Step 5: Gap Analysis
For each NOT FIRED finding:
- Is it a gap or correct behavior? (N/A = correct, NOT FIRED = potential gap)
- Severity: should this be fixed? (critical = blocks quality, minor = nice-to-have, skip = correct behavior)
Step 5.1: Hand Off to reviewing-agent-infrastructure
For each gap with status NOT FIRED that represents a real deficiency (not N/A):
run the reviewing-agent-infrastructure skill to persist the fix as a rule or skill update.
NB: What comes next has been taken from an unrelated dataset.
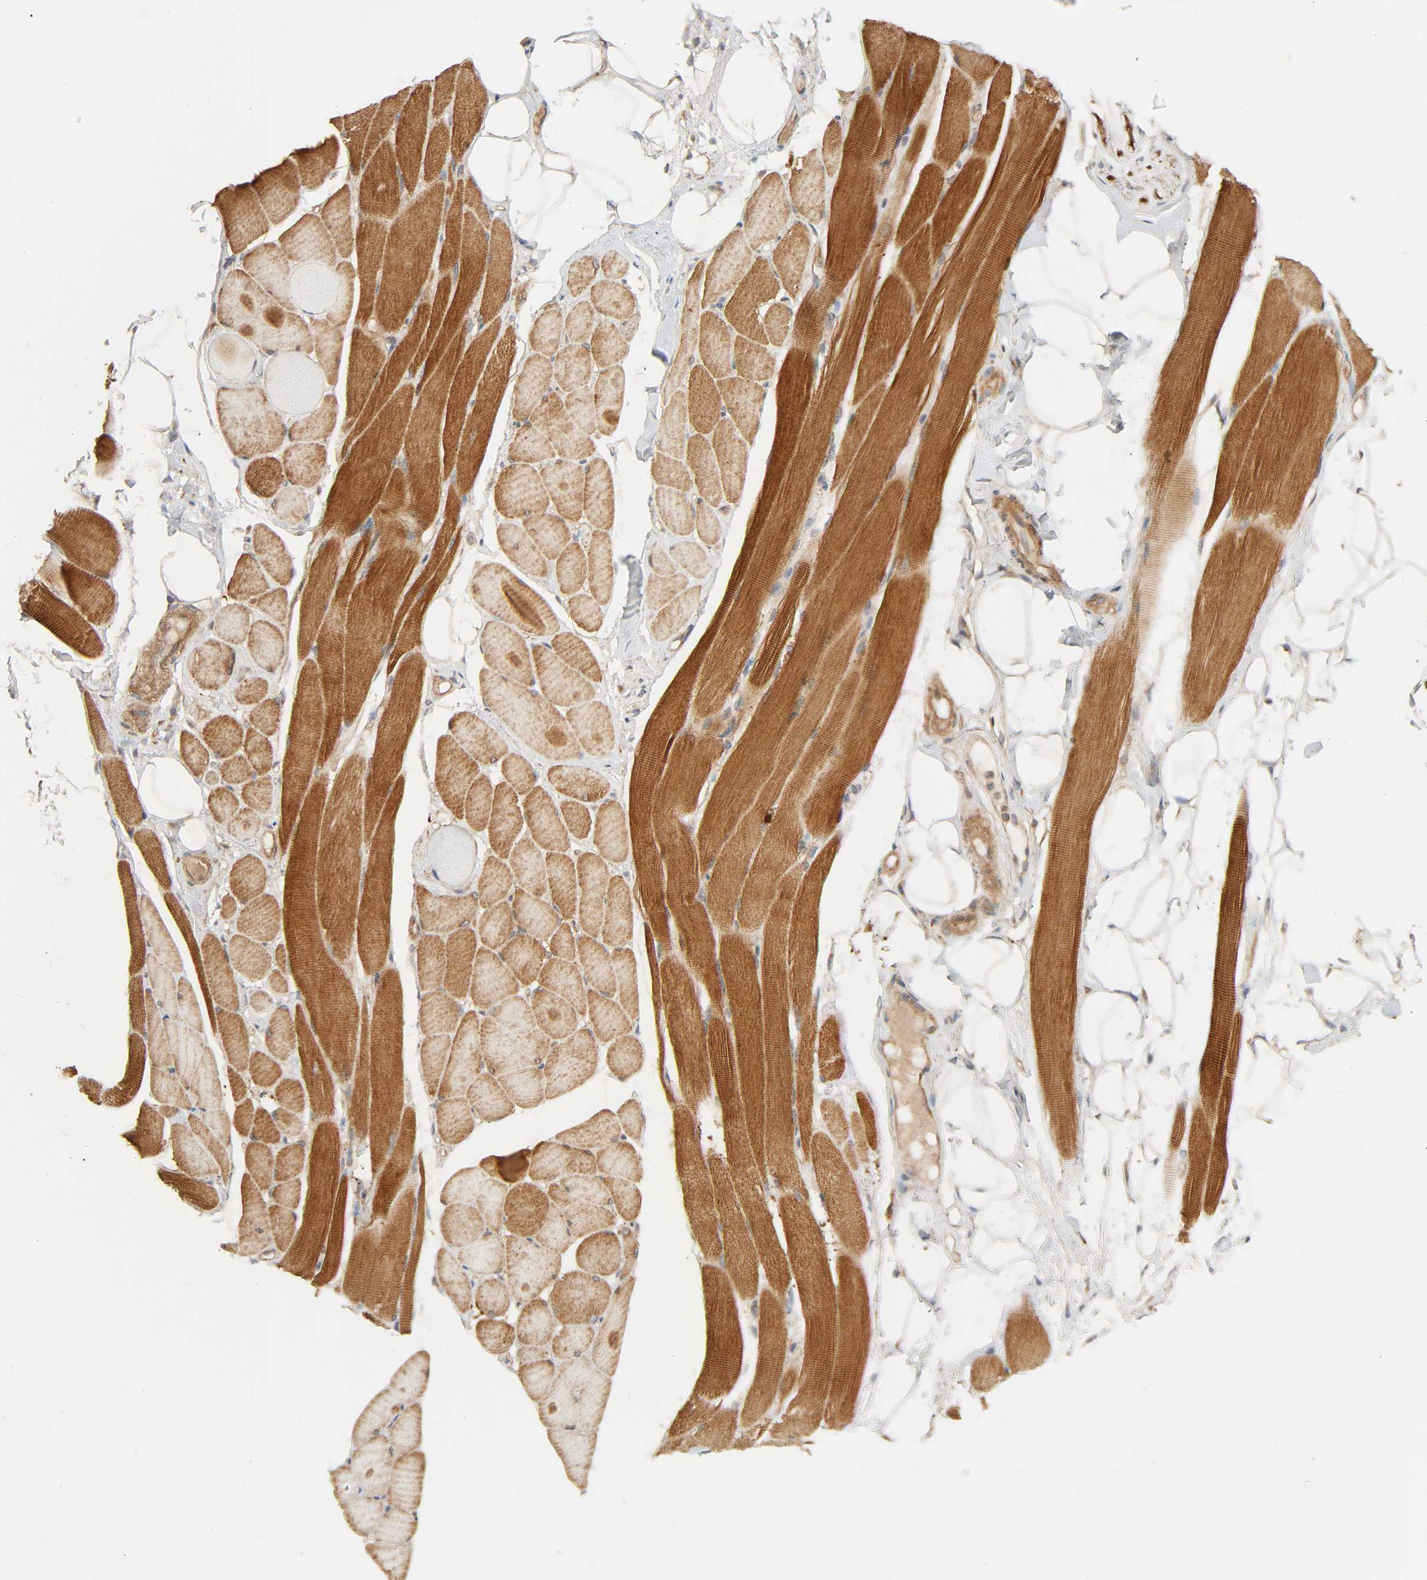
{"staining": {"intensity": "strong", "quantity": "25%-75%", "location": "cytoplasmic/membranous"}, "tissue": "skeletal muscle", "cell_type": "Myocytes", "image_type": "normal", "snomed": [{"axis": "morphology", "description": "Normal tissue, NOS"}, {"axis": "topography", "description": "Skeletal muscle"}, {"axis": "topography", "description": "Peripheral nerve tissue"}], "caption": "Immunohistochemical staining of benign skeletal muscle displays strong cytoplasmic/membranous protein positivity in about 25%-75% of myocytes.", "gene": "SGSM1", "patient": {"sex": "female", "age": 84}}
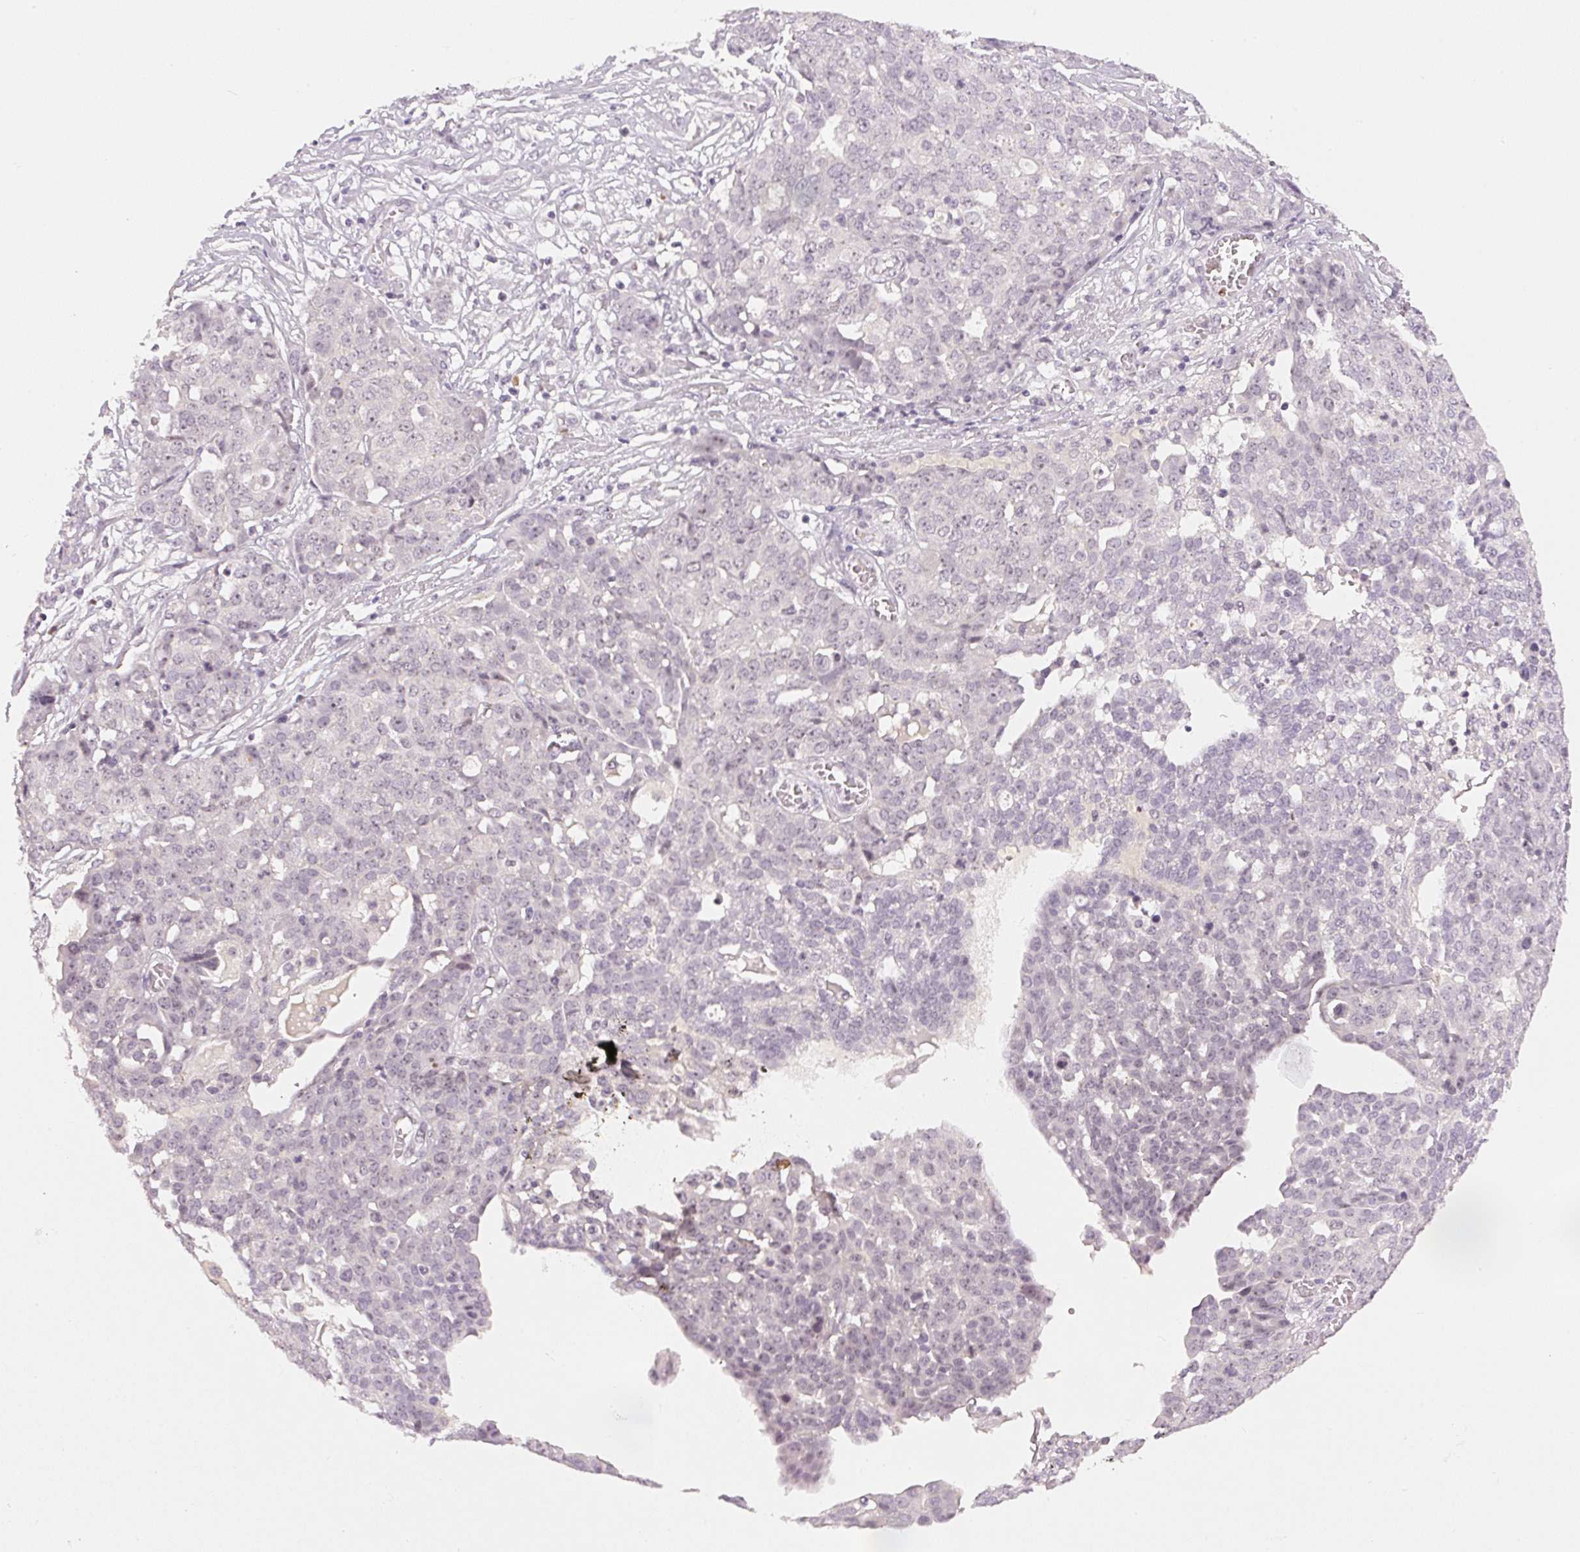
{"staining": {"intensity": "negative", "quantity": "none", "location": "none"}, "tissue": "ovarian cancer", "cell_type": "Tumor cells", "image_type": "cancer", "snomed": [{"axis": "morphology", "description": "Cystadenocarcinoma, serous, NOS"}, {"axis": "topography", "description": "Soft tissue"}, {"axis": "topography", "description": "Ovary"}], "caption": "Immunohistochemical staining of ovarian cancer (serous cystadenocarcinoma) demonstrates no significant staining in tumor cells. (Immunohistochemistry, brightfield microscopy, high magnification).", "gene": "SGF29", "patient": {"sex": "female", "age": 57}}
Do not implement fixes inline in the audit report — the audit is a diagnosis,
not a treatment.
Step 6: Summary
## Enforcement Audit Summary
- Task: <description>
- Files changed: <count>
- Mechanisms checked: <total>
- FIRED: <count> (<percentage>)
- NOT FIRED: <count> (gaps)
- N/A: <count> (correct)
- Gaps to fix: <list with IDs>
Output
The complete report should be presented to the user. Do NOT write it to a file unless asked — it is a conversation artifact, not a persistent stamp.